### Data shown
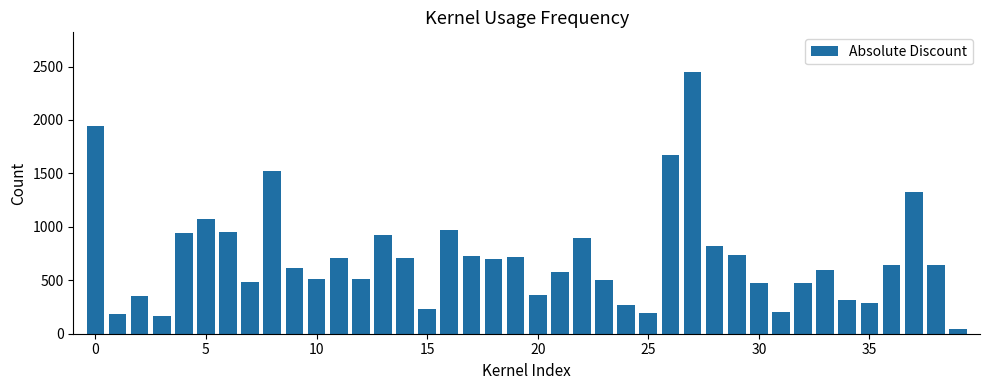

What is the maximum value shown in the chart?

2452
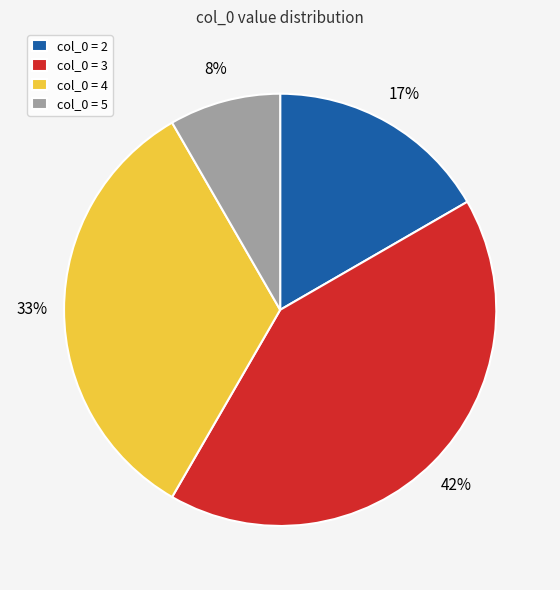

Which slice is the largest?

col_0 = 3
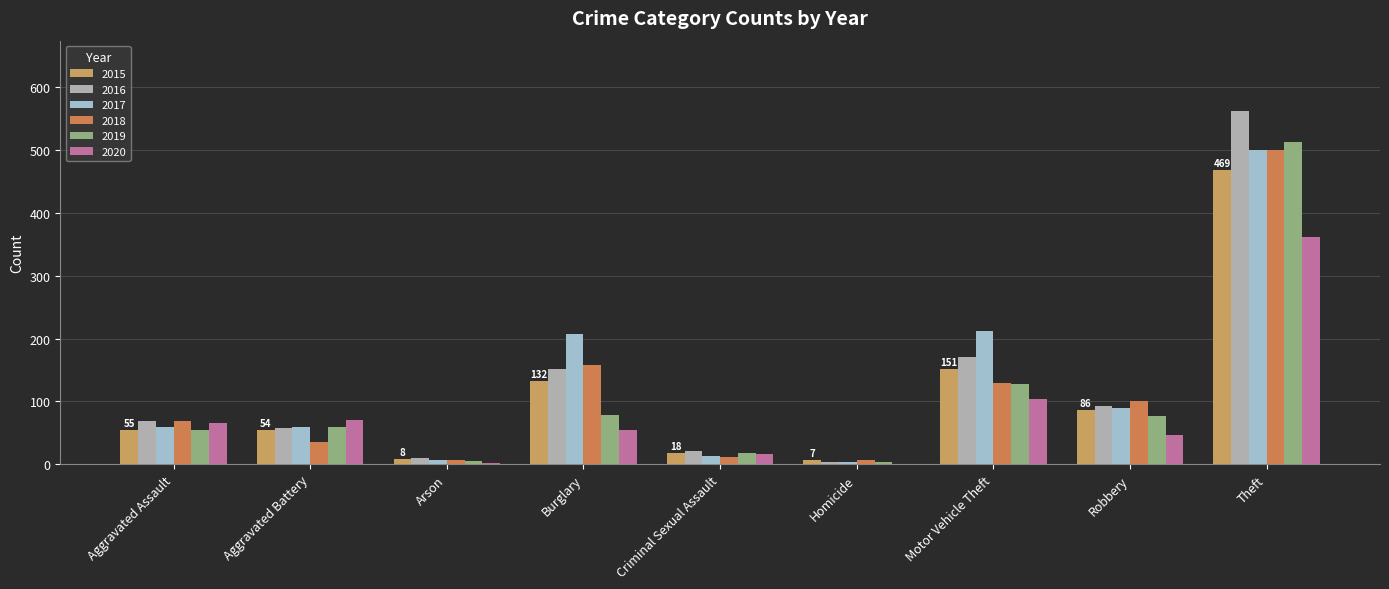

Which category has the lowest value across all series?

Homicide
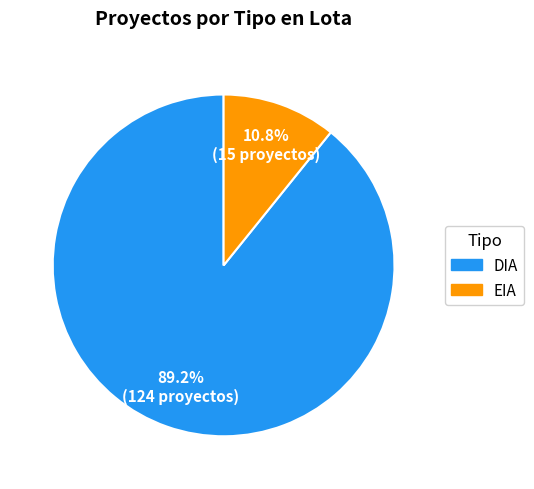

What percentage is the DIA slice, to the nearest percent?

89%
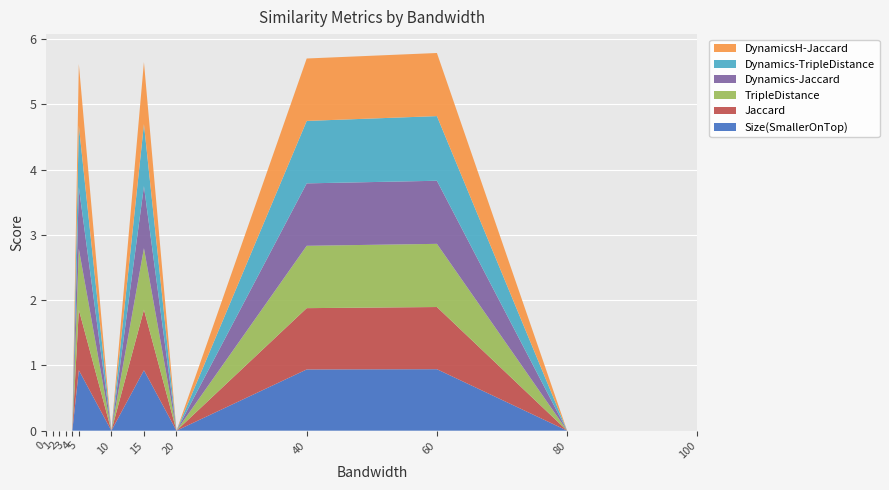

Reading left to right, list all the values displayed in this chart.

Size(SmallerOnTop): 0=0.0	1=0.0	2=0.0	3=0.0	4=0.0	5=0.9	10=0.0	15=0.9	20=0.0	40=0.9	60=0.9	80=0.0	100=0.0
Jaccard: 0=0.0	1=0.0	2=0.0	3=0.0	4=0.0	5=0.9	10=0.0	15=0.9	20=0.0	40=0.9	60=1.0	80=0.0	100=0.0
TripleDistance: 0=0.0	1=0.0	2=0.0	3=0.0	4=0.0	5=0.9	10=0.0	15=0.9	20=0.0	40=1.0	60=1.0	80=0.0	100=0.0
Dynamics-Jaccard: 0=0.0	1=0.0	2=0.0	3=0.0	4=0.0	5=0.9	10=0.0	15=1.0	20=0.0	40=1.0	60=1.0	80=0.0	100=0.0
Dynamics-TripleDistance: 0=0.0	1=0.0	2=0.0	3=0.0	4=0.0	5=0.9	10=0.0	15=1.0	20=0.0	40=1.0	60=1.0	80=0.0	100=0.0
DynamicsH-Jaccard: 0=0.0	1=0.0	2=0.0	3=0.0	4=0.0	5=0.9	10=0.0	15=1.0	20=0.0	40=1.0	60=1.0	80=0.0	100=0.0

* * *

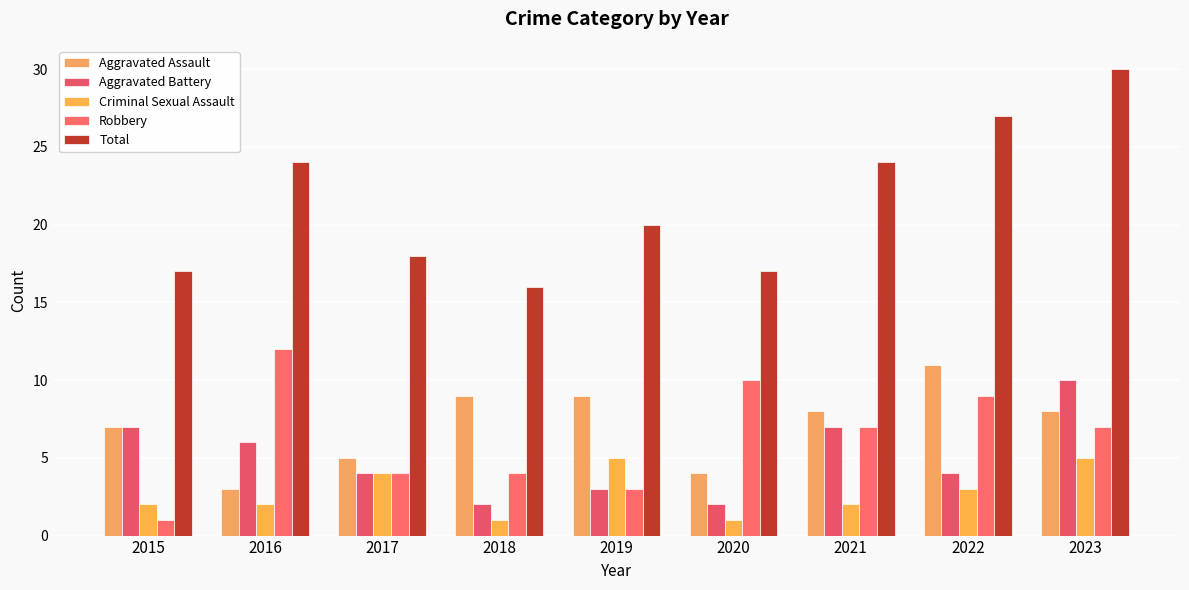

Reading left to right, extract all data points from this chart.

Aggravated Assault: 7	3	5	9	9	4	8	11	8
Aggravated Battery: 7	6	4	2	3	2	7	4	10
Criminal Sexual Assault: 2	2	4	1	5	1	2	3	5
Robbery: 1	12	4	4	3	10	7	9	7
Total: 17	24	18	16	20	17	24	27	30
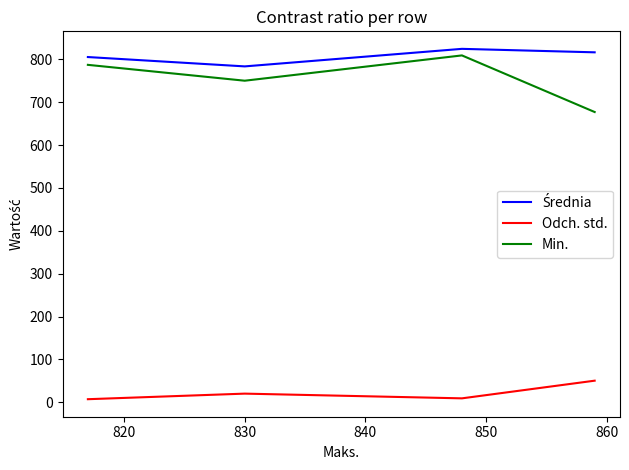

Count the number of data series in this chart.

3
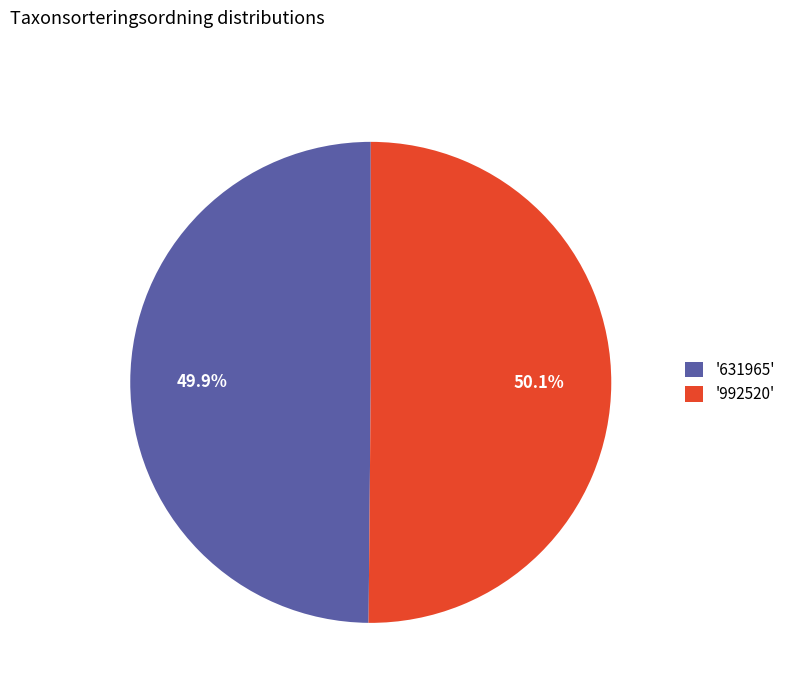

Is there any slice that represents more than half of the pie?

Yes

### Job item
Gather every line of the records above that contains the word "slice". Treat uppercase and lowercase letters as distinct.

### Problem solution
Which slice is the largest?
What percentage is the DIA slice, to the nearest percent?
Is there any slice that represents more than half of the pie?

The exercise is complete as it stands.